The Lost Art of Scripture: Rescuing the Sacred Texts, by Karen Armstrong.
The Lost Art of Scripture: Rescuing the Sacred Texts, by Karen Armstrong. Knopf/Random House, 2019.
FORTHCOMING: November 5, 2019
4 stars
The comparative histories of how major religious traditions have thought about and used sacred texts from prehistoric times to the present, by a popular religious writer.

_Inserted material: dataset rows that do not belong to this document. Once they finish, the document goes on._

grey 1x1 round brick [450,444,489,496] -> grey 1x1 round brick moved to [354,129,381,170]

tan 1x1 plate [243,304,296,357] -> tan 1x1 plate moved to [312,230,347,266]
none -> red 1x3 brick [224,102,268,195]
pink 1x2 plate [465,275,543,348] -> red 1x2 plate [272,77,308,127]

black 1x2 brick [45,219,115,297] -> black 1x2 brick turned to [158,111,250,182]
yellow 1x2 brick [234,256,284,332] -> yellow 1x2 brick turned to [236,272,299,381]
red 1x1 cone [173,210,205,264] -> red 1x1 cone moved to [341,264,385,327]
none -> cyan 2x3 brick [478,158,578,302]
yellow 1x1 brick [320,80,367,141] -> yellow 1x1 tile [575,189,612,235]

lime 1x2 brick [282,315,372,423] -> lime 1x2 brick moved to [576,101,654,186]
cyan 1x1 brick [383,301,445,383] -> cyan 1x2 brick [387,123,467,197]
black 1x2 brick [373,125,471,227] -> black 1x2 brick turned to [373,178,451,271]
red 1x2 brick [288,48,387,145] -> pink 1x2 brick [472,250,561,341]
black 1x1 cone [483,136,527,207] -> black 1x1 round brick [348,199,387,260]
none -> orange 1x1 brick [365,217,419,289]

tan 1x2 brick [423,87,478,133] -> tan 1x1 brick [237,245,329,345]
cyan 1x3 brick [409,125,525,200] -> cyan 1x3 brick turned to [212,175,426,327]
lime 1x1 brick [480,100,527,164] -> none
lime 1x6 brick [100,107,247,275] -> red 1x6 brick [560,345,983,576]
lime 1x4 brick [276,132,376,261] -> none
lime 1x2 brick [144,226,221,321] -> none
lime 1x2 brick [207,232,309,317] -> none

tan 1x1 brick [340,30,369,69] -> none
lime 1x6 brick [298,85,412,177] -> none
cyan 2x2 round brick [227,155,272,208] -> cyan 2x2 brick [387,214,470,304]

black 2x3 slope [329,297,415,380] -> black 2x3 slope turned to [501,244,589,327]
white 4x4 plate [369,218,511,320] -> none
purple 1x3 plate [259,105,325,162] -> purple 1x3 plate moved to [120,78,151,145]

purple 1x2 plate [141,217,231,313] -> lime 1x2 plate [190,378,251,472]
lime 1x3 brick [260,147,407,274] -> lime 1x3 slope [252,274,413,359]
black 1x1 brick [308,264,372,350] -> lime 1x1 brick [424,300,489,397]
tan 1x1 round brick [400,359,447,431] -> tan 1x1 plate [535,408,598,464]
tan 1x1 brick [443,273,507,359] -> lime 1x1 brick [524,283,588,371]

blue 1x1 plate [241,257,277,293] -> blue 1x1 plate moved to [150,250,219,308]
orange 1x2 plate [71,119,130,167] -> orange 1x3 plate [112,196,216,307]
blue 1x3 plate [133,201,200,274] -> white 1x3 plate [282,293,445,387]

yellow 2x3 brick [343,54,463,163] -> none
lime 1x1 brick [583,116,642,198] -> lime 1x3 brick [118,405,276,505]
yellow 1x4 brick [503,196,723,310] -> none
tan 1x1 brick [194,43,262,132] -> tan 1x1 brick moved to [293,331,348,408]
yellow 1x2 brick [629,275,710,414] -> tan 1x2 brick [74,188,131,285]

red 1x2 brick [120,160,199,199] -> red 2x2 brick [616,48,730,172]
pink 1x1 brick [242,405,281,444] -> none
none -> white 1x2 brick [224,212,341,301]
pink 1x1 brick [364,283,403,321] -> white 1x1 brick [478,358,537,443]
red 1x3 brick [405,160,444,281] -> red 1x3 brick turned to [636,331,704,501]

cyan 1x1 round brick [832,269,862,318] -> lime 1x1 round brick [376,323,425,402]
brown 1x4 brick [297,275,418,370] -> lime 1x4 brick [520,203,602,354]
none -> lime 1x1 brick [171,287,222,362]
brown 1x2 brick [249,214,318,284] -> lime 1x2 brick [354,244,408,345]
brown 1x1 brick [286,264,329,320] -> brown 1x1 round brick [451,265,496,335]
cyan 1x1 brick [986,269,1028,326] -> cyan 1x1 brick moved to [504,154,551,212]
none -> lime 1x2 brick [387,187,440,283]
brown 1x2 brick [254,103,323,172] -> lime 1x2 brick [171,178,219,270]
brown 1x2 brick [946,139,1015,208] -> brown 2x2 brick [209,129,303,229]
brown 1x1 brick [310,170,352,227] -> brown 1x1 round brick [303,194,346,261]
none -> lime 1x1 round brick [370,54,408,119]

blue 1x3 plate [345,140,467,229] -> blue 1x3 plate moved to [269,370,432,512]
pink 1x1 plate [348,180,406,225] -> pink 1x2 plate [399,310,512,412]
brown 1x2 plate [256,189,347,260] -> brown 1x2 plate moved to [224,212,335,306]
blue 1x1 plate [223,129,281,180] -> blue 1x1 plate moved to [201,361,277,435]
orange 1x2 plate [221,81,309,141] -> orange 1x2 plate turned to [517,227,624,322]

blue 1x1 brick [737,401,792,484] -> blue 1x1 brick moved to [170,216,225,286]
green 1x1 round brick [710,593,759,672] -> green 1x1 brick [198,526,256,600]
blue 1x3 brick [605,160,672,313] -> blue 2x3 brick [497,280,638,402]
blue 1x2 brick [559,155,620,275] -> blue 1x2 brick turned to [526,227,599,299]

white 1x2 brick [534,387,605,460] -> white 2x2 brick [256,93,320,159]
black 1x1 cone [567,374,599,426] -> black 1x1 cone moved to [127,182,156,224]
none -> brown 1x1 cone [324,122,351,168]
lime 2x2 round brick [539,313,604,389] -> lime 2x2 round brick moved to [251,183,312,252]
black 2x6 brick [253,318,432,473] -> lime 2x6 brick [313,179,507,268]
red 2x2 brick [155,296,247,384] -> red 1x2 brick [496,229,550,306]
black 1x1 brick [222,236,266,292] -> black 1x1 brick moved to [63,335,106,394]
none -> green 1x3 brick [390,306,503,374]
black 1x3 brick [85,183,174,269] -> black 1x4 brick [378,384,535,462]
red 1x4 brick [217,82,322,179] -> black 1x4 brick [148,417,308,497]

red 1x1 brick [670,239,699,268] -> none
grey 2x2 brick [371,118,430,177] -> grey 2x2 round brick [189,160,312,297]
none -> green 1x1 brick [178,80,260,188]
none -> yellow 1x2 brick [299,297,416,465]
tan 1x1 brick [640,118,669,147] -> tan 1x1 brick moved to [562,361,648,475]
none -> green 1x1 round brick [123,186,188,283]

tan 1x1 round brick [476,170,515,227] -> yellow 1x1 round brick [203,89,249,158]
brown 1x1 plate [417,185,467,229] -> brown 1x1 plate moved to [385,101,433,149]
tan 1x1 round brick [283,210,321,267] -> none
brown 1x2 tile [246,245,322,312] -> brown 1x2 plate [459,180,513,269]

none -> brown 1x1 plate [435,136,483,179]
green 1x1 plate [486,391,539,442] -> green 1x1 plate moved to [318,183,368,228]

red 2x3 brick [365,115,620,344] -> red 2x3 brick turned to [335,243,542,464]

Karen Armstrong has become well known for her masterful books discussing and comparing the histories of major global religions. She was born in England in 1944 and raised a Roman Catholic. She joined a convent for seven years before establishing herself as an independent scholar with her television appearances and numerous books. Although popular among lay readers, Armstrong is not without critics, some of them with their own biases. I am not an expert in global religious history, and can not evaluate the conflicting viewpoints. I do find her viewpoints fair and believable. She has deeply researched her topics and presents them in a clear and readable manner, generally without favoritism. What I like best about her work is here ability to write about various religions from within their own assumptions rather than the typical Western Protestant perspective. She shows us what we can learn and appreciate from other religions, not simply as curiosities inferior to our own faith. Several themes run through Armstrong’s books. She downplays belief and emphasizes religious practice in terms of both ritual and compassion.
In her forthcoming book, Armstrong explores how religious traditions have treated their sacred texts, pointing out what has been lost in our “post-textual” societies. She begins with discussion of the earliest societies where only a few elites had access to literacy. Texts were used for bureaucratic or social control rather than the contemplation of ideas. Religious texts emerged alongside rituals which provided oral and physical context unlike the private readings of sacred books we know today. The Reformation, with Luther’s claim that only the Bible had authority, and the Enlightenment, with Dsecrates’s claim that only reason could be trusted, marked a break in European and American thought which later spread to other cultures.
Armstrong has little sympathy with the varied results of this private, rational style of religion that has emerged. On one hand, she sees fundamentalists who have placed exaggerated and distorted trust in the literal words of the Bible. On the other, mainstream religions have sought to prove their validity through reason and historical accuracy. Both approaches moved faith away from a focus of God. As oral traditions and ritual action were replaced by individual study, humans proved God, rather than God giving meaning to humans. The compassion which Armstrong believes is the common lesson of all religion was lost.
Throughout her new book, Armstrong calls for a liberal, expanded understanding of religion and humanity. In her conclusion, however, her hopefulness weakens. She sees the loss of ritual and mystery as critical to decline of the religions of compassion.
I recommend this book to all, even or maybe especially those not deeply interested in religion. Whatever you think or believe, Armstrong will expand your understanding of issues today for providing context for our understanding of religion in the past. Her writing can be overwhelming, however. The Lost Art of Scripture is almost 500 pages of text, and more than 100 pages of notes and appendixes. Perhaps readers will be best served by sampling this book rather than committing themselves to read straight through.
Yet, all Armstrong’s books are worth reading for their breadth and ability to encourage us to consider vital issues from different perspectives.